5. The driving trajectory matching method as described in any one of claims 3-4, characterized in that, The step of dividing the driving trajectory according to the preset trajectory division rules includes: Determine whether the driving trajectory involves an intersection area; If the driving trajectory does not involve intersection areas, the driving trajectory is divided based on the first division rule; If the driving trajectory involves an intersection area, then determine whether the driving trajectory passes through the intersection area; If the driving trajectory passes through the intersection area, the driving trajectory is divided based on the second division rule; If the driving trajectory does not pass through the intersection area, the driving trajectory is divided based on the third division rule.
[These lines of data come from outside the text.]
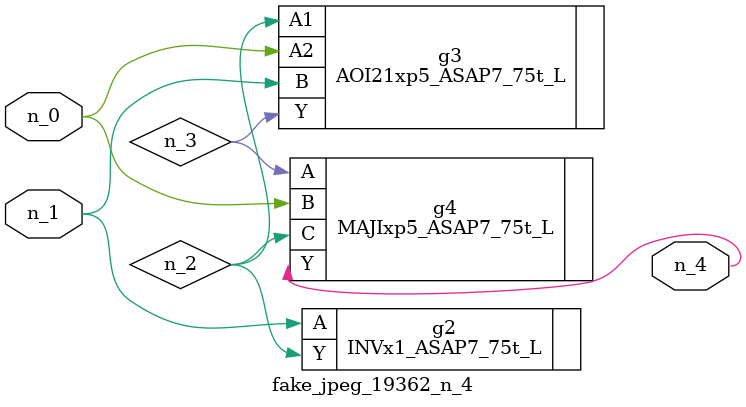
<source format=v>
module fake_jpeg_19362_n_4 (n_0, n_1, n_4);

input n_0;
input n_1;

output n_4;

wire n_3;
wire n_2;

INVx1_ASAP7_75t_L g2 ( 
.A(n_1),
.Y(n_2)
);

AOI21xp5_ASAP7_75t_L g3 ( 
.A1(n_2),
.A2(n_0),
.B(n_1),
.Y(n_3)
);

MAJIxp5_ASAP7_75t_L g4 ( 
.A(n_3),
.B(n_0),
.C(n_2),
.Y(n_4)
);


endmodule
</source>
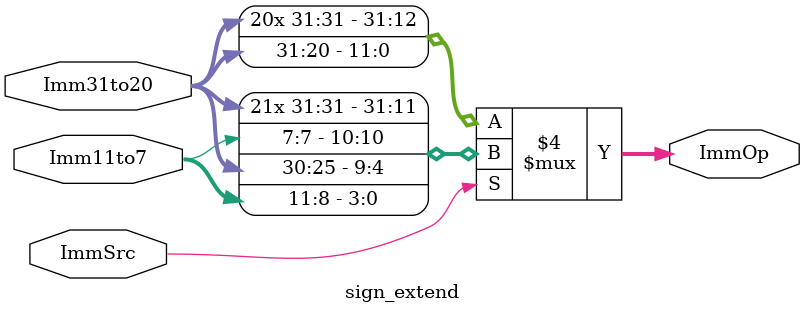
<source format=sv>
module sign_extend#(
    parameter DATA_WIDTH = 32
)(
    input logic                  ImmSrc,
    input logic  [31:20]         Imm31to20,
    input logic  [11:7]          Imm11to7,
    output logic [DATA_WIDTH-1:0]     ImmOp
);

always_comb begin
    if (ImmSrc == 0)
        ImmOp = {{20{Imm31to20[31]}}, Imm31to20};
    else 
        ImmOp = {{20{Imm31to20[31]}}, Imm31to20[31], Imm11to7[7], Imm31to20[30:25], Imm11to7[11:8]};
    end

endmodule

</source>
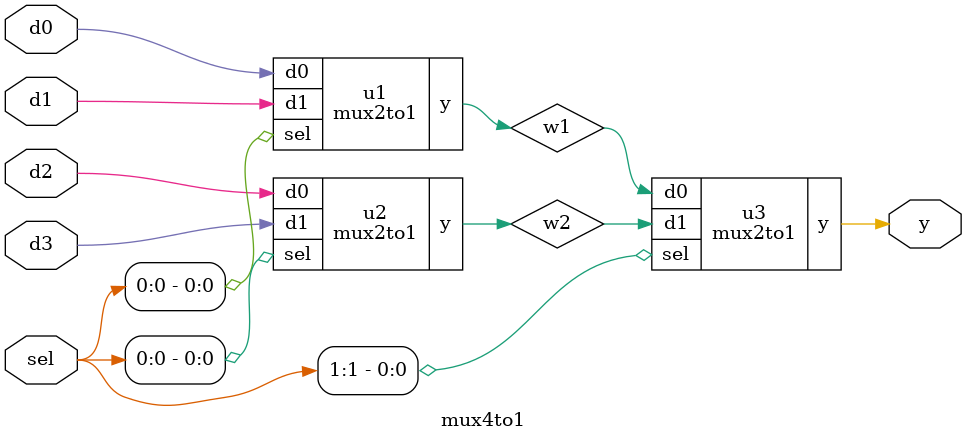
<source format=v>
module mux2to1 (
    input  d0, d1,   // data inputs
    input  sel,      // select input
    output y         // output
);
    assign y = sel ? d1 : d0;
endmodule

// ============================================================
// 4-to-1 Multiplexer (TO BE COMPLETED BY USER)
// ============================================================
// TODO: Instantiate three mux2to1 modules
//       - First two mux2to1 select between (d0,d1) and (d2,d3)
//       - Third mux2to1 selects between their outputs
// ============================================================
module mux4to1 (
    input  d0, d1, d2, d3,
    input  [1:0] sel,
    output y
);
    // Write your code here
    wire w1,w2;
    mux2to1 u1(.d0(d0),.d1(d1),.sel(sel[0]),.y(w1));
    mux2to1 u2(.d0(d2),.d1(d3),.sel(sel[0]),.y(w2));
    mux2to1 u3(.d0(w1),.d1(w2),.sel(sel[1]),.y(y));
endmodule

</source>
6. A vehicle trajectory matching device, characterized in that, The driving trajectory matching device includes: The matching module is used to acquire the driving trajectory and determine the logical road network topology corresponding to the driving trajectory; The trajectory node selection module is used to select trajectory reference points in the driving trajectory based on the feature index data of the driving trajectory. The logical road segment determination module is used to determine the target road segment corresponding to the trajectory segment where the trajectory reference point is located in the logical road network topology, based on the trajectory reference point. The logical road segment determination module is also used for: Based on the driving trajectory, obtain the time-series trajectory point sequence corresponding to the driving trajectory; Based on the trajectory segment where the trajectory reference point is located, perform first direction matching on the time-series trajectory point sequence to determine the first segment endpoint of the trajectory segment where the trajectory reference point is located in the logical road network topology; Based on the trajectory segment where the trajectory reference point is located, the time-series trajectory point sequence is matched in a second direction to determine the endpoint of the second road segment in the logical road network topology where the trajectory reference point is located, wherein the second direction is opposite to the first direction; By connecting the endpoints of the first road segment and the second road segment, the target road segment in the logical road network topology is determined where the trajectory reference point is located.
7. A device, characterized in that, The device includes a memory, a processor, and a driving trajectory matching program stored in the memory and executable on the processor, wherein the driving trajectory matching program, when executed by the processor, implements the steps of the driving trajectory matching method as described in any one of claims 1 to 5.
8. A computer-readable storage medium, characterized in that, The computer-readable storage medium stores a vehicle trajectory matching program, which, when executed by a processor, implements the steps of the vehicle trajectory matching method as described in any one of claims 1 to 5.